┌──

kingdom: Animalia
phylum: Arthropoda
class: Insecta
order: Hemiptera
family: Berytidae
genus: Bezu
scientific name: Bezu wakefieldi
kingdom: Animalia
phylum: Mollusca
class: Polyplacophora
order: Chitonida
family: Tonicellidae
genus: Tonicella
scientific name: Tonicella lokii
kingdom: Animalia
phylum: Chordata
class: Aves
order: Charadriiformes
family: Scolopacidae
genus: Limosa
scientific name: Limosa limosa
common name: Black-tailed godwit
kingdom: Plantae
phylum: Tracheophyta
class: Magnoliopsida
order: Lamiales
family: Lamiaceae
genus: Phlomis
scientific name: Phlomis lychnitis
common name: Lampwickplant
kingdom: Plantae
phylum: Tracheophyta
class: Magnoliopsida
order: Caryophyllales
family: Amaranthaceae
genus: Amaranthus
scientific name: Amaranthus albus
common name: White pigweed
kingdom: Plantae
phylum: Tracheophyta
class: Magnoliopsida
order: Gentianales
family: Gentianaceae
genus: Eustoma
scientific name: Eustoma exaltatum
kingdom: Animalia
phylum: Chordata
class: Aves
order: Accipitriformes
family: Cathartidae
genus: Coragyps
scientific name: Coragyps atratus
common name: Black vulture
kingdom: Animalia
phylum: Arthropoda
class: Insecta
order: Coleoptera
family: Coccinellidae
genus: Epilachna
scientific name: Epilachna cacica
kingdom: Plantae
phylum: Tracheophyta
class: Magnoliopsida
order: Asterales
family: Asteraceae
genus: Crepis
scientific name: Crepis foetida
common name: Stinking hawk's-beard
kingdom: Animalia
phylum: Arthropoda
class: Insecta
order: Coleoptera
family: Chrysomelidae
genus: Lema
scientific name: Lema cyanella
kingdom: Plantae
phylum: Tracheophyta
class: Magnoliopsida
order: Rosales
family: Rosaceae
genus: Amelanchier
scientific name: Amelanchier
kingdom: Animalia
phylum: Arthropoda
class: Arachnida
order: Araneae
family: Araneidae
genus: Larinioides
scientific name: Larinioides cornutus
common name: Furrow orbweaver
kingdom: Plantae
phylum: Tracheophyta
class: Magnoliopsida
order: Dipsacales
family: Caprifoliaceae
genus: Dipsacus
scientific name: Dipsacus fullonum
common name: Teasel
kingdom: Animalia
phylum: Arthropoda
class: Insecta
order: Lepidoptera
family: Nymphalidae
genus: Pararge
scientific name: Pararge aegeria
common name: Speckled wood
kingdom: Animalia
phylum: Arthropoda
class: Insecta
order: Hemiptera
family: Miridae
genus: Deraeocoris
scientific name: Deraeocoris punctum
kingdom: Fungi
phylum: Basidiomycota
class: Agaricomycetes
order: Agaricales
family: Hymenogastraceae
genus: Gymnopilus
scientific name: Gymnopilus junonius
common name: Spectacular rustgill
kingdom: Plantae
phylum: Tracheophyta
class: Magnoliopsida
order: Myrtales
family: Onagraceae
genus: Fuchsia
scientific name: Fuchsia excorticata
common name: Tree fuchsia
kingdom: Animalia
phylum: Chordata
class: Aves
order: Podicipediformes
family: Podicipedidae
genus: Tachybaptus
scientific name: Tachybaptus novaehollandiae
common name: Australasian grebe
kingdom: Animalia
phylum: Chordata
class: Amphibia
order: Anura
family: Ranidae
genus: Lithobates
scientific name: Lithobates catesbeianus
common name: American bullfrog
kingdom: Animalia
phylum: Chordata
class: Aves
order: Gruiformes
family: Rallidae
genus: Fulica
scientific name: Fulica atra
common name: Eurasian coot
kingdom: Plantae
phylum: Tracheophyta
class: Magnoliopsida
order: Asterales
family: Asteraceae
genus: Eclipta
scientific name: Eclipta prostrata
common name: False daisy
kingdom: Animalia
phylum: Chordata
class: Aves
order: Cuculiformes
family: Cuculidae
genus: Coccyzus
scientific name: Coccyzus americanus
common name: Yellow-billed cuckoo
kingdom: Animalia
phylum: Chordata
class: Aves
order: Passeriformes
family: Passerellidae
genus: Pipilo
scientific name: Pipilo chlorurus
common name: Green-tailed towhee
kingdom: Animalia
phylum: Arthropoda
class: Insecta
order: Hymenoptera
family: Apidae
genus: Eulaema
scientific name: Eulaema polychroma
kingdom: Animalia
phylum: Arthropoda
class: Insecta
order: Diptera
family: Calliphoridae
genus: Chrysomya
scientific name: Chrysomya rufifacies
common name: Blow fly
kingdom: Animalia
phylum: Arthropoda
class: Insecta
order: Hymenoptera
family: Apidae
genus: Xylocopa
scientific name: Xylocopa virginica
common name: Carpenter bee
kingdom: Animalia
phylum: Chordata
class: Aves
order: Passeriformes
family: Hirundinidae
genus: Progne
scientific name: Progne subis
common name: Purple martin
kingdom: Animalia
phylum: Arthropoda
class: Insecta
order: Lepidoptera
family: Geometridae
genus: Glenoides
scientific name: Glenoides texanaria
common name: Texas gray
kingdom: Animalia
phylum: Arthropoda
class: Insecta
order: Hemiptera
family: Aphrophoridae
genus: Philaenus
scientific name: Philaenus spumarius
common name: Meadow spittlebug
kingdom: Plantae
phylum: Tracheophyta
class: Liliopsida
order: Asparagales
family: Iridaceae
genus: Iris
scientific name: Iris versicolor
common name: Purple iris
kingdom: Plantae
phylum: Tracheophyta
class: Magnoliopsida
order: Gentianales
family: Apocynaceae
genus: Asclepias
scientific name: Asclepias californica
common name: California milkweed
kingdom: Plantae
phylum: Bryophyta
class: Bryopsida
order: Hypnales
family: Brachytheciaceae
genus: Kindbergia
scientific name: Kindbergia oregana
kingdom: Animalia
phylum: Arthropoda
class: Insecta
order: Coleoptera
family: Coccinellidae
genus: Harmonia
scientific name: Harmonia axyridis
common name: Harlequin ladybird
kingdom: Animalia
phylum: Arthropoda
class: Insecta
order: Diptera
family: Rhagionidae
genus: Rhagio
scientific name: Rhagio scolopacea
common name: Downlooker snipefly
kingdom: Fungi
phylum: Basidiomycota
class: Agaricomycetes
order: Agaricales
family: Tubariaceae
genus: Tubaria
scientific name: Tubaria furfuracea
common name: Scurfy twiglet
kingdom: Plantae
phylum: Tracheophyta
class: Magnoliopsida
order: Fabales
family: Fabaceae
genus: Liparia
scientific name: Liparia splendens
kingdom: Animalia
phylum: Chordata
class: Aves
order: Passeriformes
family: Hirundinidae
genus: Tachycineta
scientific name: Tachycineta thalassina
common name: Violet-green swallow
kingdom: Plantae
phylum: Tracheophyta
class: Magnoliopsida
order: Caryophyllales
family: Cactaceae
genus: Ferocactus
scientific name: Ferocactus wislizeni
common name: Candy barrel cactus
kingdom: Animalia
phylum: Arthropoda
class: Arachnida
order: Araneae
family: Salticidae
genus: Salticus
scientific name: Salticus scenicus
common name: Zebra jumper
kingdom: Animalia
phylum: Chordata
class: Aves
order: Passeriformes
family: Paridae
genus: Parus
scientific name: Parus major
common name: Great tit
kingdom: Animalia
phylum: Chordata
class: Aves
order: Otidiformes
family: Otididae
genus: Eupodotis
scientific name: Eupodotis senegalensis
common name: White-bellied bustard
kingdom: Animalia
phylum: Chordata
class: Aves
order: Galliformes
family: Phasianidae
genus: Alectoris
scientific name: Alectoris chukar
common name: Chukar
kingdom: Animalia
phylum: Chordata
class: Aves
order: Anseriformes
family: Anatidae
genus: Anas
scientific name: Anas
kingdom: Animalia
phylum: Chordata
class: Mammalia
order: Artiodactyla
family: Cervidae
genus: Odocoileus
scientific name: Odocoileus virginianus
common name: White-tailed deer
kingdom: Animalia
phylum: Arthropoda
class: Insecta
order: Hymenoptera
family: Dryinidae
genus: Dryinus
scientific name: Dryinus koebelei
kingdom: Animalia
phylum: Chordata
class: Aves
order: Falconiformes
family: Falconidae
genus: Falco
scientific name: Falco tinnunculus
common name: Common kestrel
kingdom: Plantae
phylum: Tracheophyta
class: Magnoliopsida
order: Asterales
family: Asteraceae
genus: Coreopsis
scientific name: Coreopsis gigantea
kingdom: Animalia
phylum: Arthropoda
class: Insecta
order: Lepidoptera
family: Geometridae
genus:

└──

> _PROMPT_: Quote the lines of the material starting with the line containing "genus: Rhagio" and going on through the line containing "scientific name: Tubaria furfuracea", both included.

> _OUTPUT_:
genus: Rhagio
scientific name: Rhagio scolopacea
common name: Downlooker snipefly
kingdom: Fungi
phylum: Basidiomycota
class: Agaricomycetes
order: Agaricales
family: Tubariaceae
genus: Tubaria
scientific name: Tubaria furfuracea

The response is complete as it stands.